Malgré l’opposition des collectivités locales, le chef de l’État souhaite relancer le débat sur la mise en place d’une consigne pour les bouteilles en plastique afin d’atteindre les objectifs de recyclage fixés pour 2030
Emmanuel Macron a demandé mardi au gouvernement d’engager une concertation sur une consigne sur les bouteilles, afin de réduire l’usage du plastique en France, une proposition qui suscite une forte opposition de la part des collectivités locales.
« Je pense qu’il faut maintenant bouger. La consigne pourra faire partie des leviers d’action étudiés. Je demande au gouvernement, sous l’autorité du Premier ministre, d’engager les concertations pour définir les actions concrètes qui nous permettront d’atteindre l’objectif de recyclage en 2030 », a affirmé le chef de l’État au début d’un conseil de planification écologique à Paris. « Je rappelle qu’aujourd’hui, nous payons 1,5 milliard d’euros parce qu’on ne respecte pas les normes européennes sur la consigne. Alors, s’il y a des ministères qui ont 1,5 milliard d’euros en trop, il faut tout de suite le signaler », a poursuivi le président français mardi.
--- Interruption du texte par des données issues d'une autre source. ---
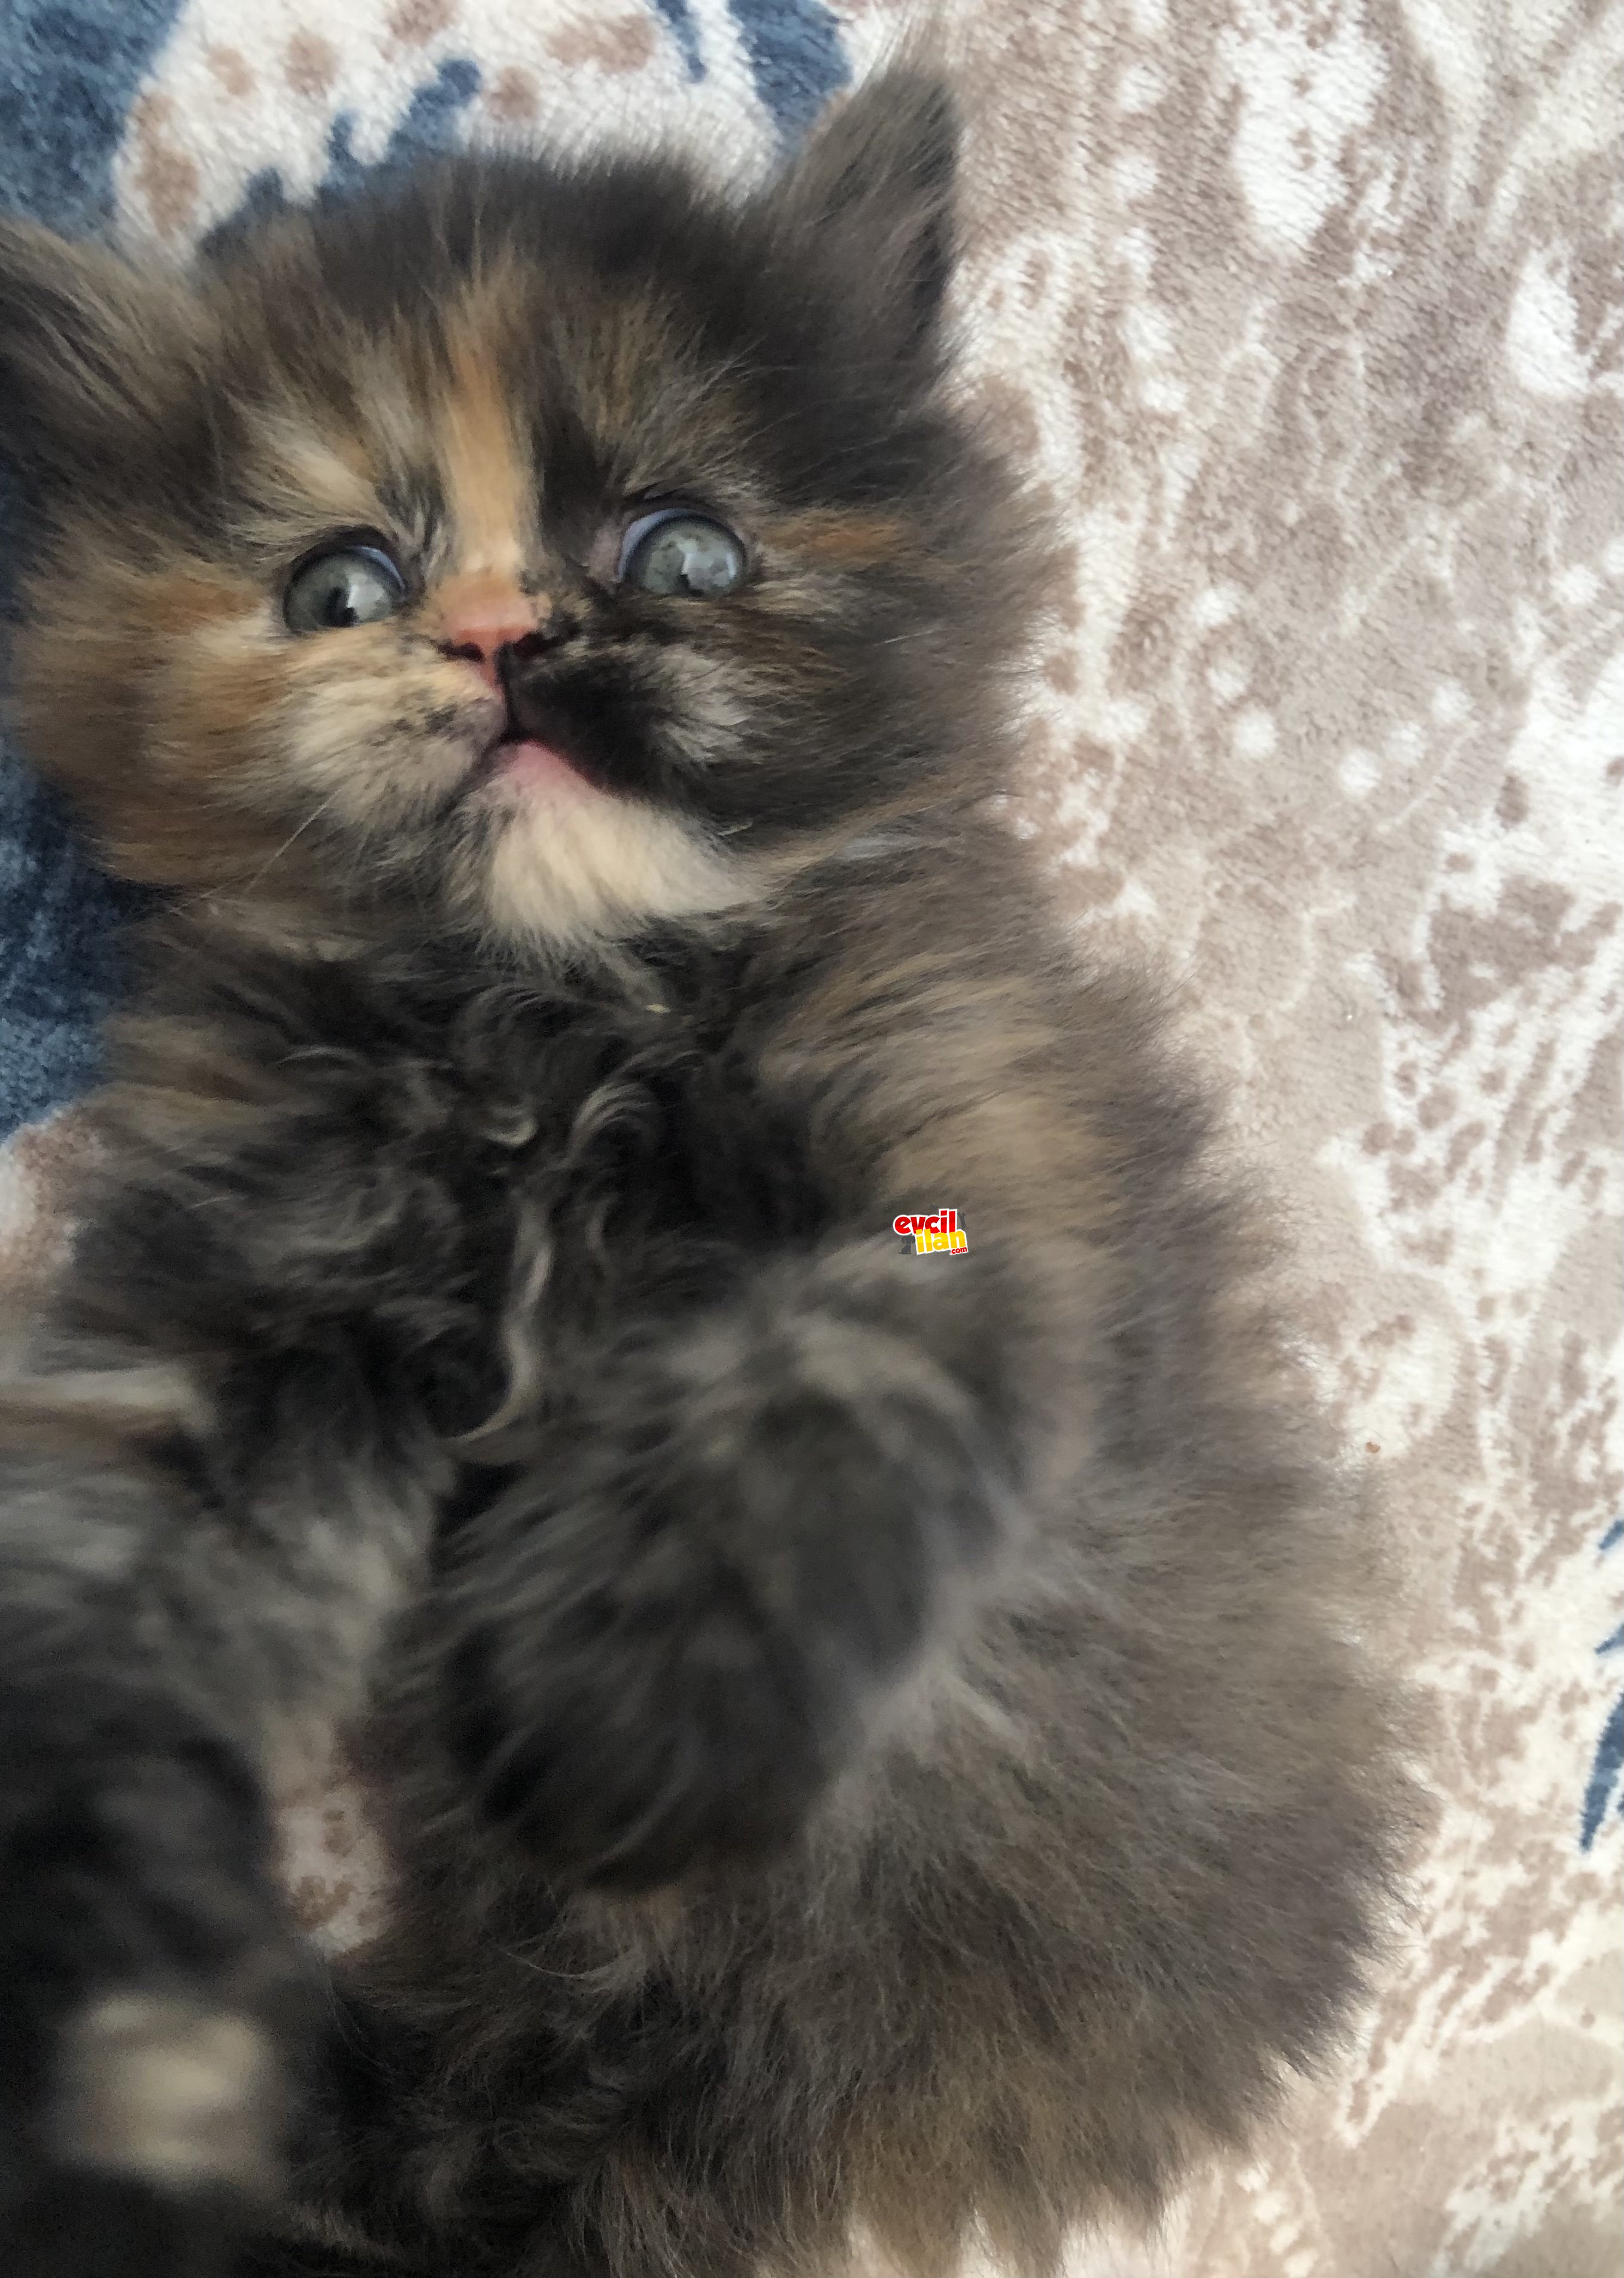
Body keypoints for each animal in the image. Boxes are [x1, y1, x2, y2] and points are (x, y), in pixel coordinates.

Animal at [0, 71, 1403, 2278]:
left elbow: (801, 1434)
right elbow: (104, 1571)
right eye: (340, 585)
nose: (504, 639)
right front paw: (88, 1924)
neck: (554, 1016)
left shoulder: (961, 1150)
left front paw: (627, 1728)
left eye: (683, 546)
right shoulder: (244, 1288)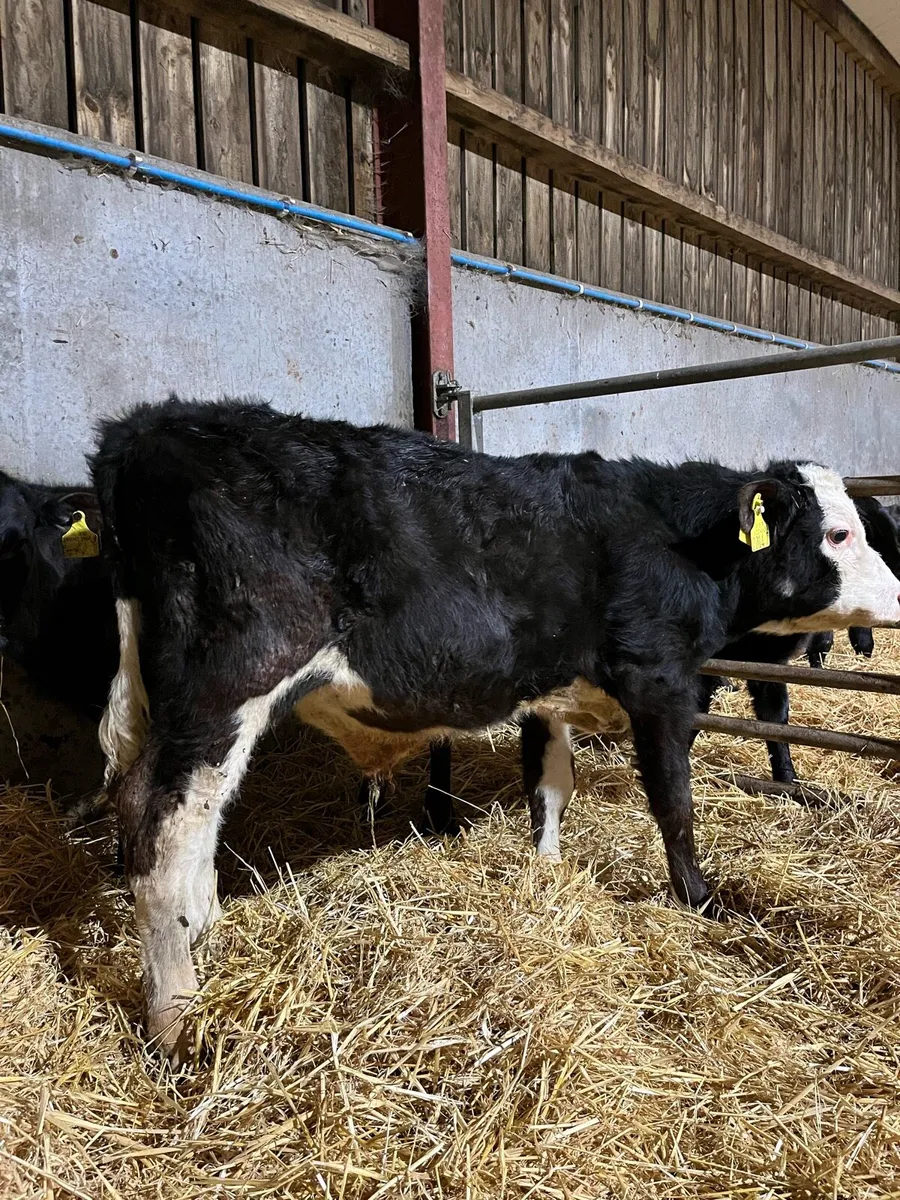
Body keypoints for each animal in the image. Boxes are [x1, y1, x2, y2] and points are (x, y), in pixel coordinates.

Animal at [91, 397, 900, 1060]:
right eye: (838, 534)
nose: (898, 592)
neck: (678, 540)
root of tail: (148, 427)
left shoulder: (547, 690)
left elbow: (549, 785)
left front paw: (545, 871)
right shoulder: (661, 679)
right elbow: (674, 800)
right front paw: (701, 900)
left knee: (188, 825)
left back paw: (209, 935)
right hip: (226, 685)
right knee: (160, 829)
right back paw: (176, 1020)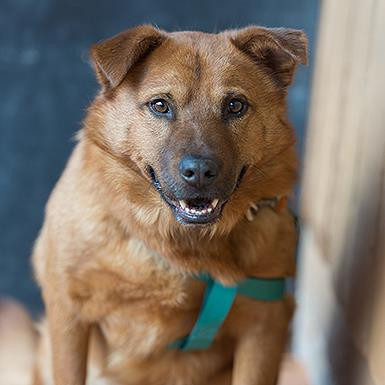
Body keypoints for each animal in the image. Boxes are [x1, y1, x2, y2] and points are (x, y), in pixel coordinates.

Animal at [18, 24, 306, 384]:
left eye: (235, 105)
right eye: (160, 105)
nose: (199, 172)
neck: (177, 244)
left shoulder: (264, 325)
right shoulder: (69, 313)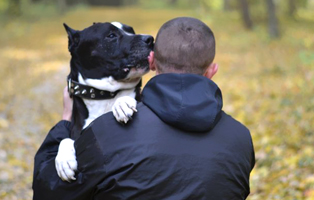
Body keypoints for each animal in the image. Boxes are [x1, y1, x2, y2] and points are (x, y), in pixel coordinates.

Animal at [54, 21, 154, 181]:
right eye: (111, 35)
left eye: (131, 31)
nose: (150, 39)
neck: (104, 95)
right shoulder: (76, 129)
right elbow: (65, 139)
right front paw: (63, 160)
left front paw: (122, 103)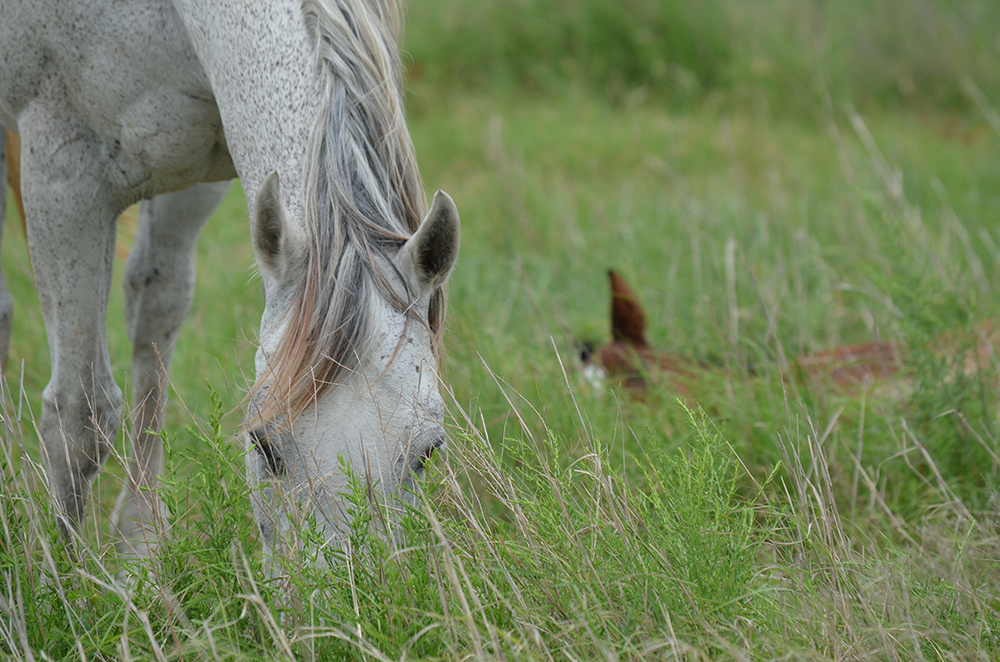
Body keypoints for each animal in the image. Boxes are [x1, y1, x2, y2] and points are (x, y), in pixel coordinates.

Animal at [0, 0, 459, 563]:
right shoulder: (63, 174)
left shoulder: (199, 178)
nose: (345, 589)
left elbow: (156, 309)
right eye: (262, 445)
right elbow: (79, 416)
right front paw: (57, 582)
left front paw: (139, 553)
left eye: (428, 453)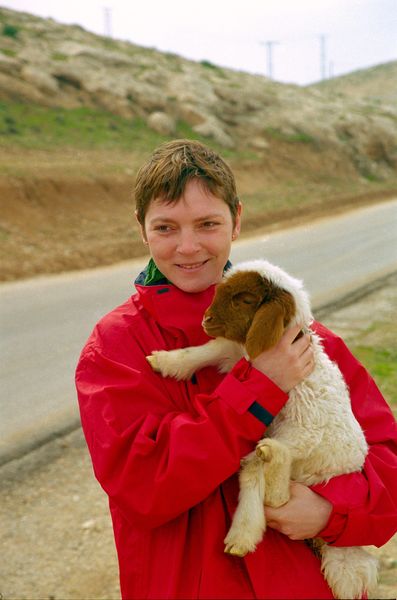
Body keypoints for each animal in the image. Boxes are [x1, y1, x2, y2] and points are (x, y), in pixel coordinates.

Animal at [146, 260, 378, 600]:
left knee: (273, 489)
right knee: (265, 485)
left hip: (301, 440)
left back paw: (244, 529)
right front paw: (164, 361)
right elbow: (208, 350)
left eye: (244, 299)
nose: (205, 319)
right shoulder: (235, 355)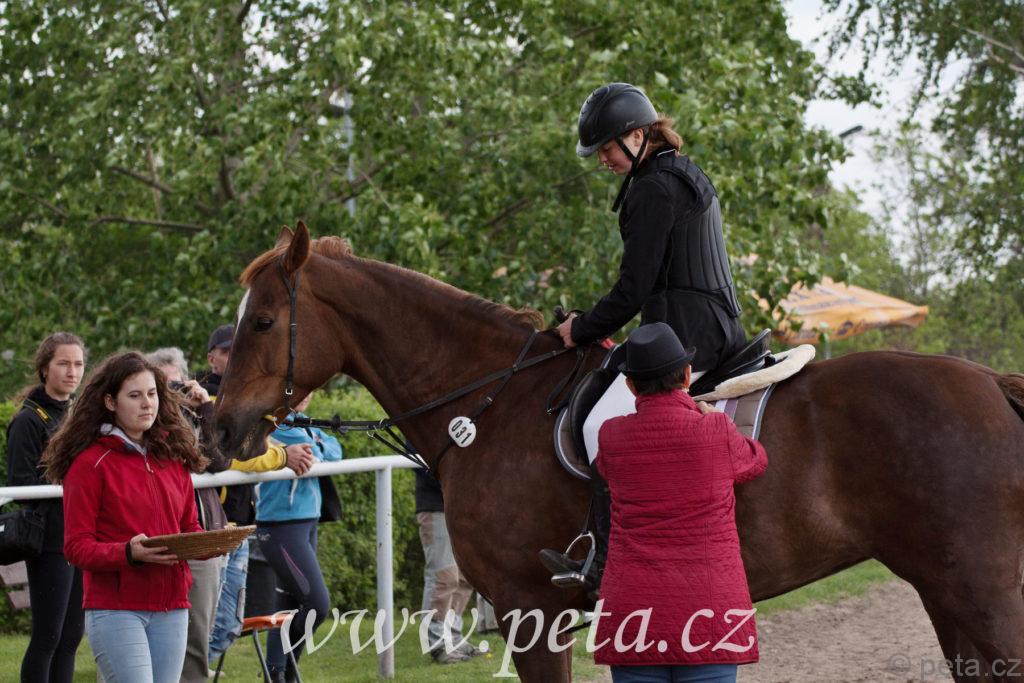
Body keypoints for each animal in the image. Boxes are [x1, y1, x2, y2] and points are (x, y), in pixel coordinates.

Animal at [214, 222, 1024, 682]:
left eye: (262, 322)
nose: (222, 431)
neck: (490, 399)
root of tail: (991, 380)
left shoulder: (527, 608)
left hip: (977, 592)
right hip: (946, 591)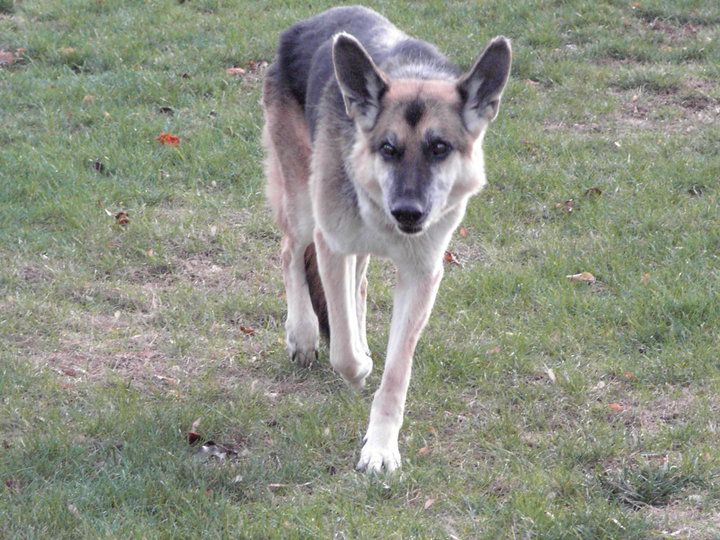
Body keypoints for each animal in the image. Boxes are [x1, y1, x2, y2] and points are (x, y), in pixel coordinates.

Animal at [264, 7, 512, 472]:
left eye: (439, 148)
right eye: (388, 149)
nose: (408, 213)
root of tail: (305, 23)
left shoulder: (422, 275)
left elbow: (397, 372)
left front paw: (380, 448)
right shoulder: (331, 246)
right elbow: (343, 352)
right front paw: (358, 364)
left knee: (357, 286)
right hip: (304, 205)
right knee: (290, 252)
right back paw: (303, 335)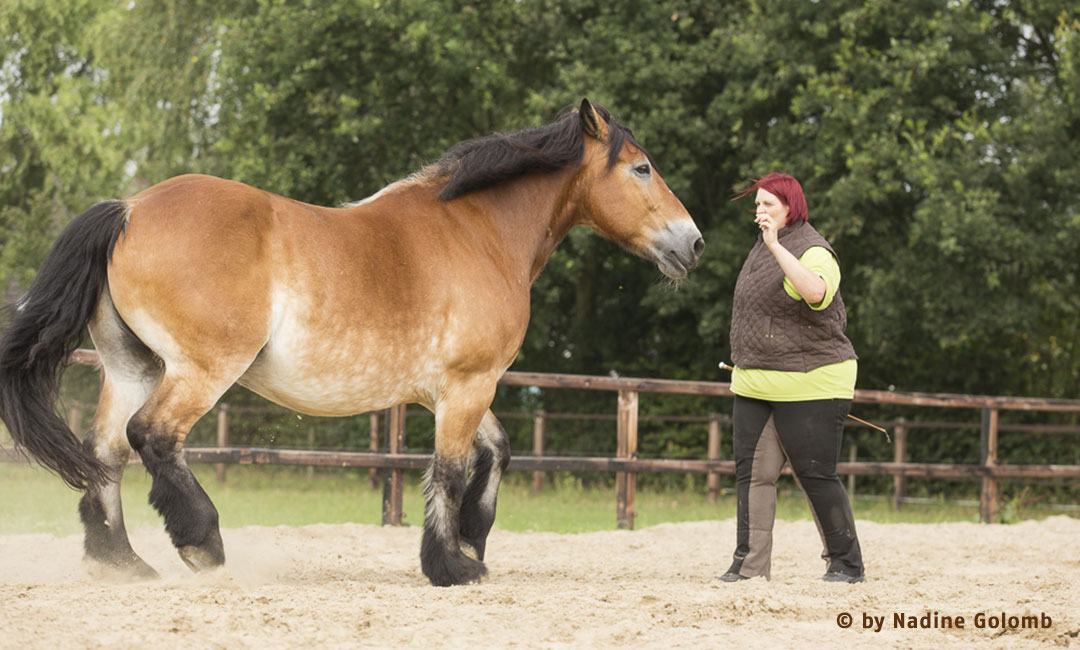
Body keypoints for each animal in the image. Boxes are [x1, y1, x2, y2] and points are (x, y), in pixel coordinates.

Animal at [0, 98, 704, 583]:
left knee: (106, 453)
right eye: (642, 168)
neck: (479, 232)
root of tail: (129, 209)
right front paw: (453, 565)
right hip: (201, 369)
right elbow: (451, 470)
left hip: (132, 366)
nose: (693, 243)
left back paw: (119, 561)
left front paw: (471, 542)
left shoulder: (448, 391)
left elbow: (496, 452)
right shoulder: (468, 383)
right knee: (153, 436)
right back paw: (202, 543)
L’option d’instaurer une consigne sur les bouteilles de plastique et les canettes d’aluminium avait déjà été demandée l’an dernier par Emmanuel Macron, mais n’avait finalement pas fait partie d’un plan contre la pollution plastique, à l’occasion d’un sommet de l’ONU sur les océans à Nice.
Dès lundi, les associations d’élus ont fait part de leur opposition à toute proposition allant dans le sens de la consigne, qui les priverait d’une manne financière conséquente qu’elles tirent de la revente de plastique collecté dans les centres de tri. « Les associations nationales d’élus maintiennent leur opposition totale et leur mobilisation face à cette « fausse consigne » des bouteilles en plastique et tiennent à rappeler l’aberration environnementale et financière de ce projet », ont écrit l’Association des maires de France, France urbaine et Intercommunalités de France, dans un communiqué commun mardi.
L’intérêt de cette consigne serait de favoriser le recyclage et le réemploi, a aussi précisé l’Élysée. Le président a également affirmé qu'« il nous faut continuer à avancer sur ces sujets d’écoconception et de réemploi, en particulier sur le plastique, en accompagnant les collectivités qui souhaitent s’engager pour permettre l’atteinte de nos obligations européennes ».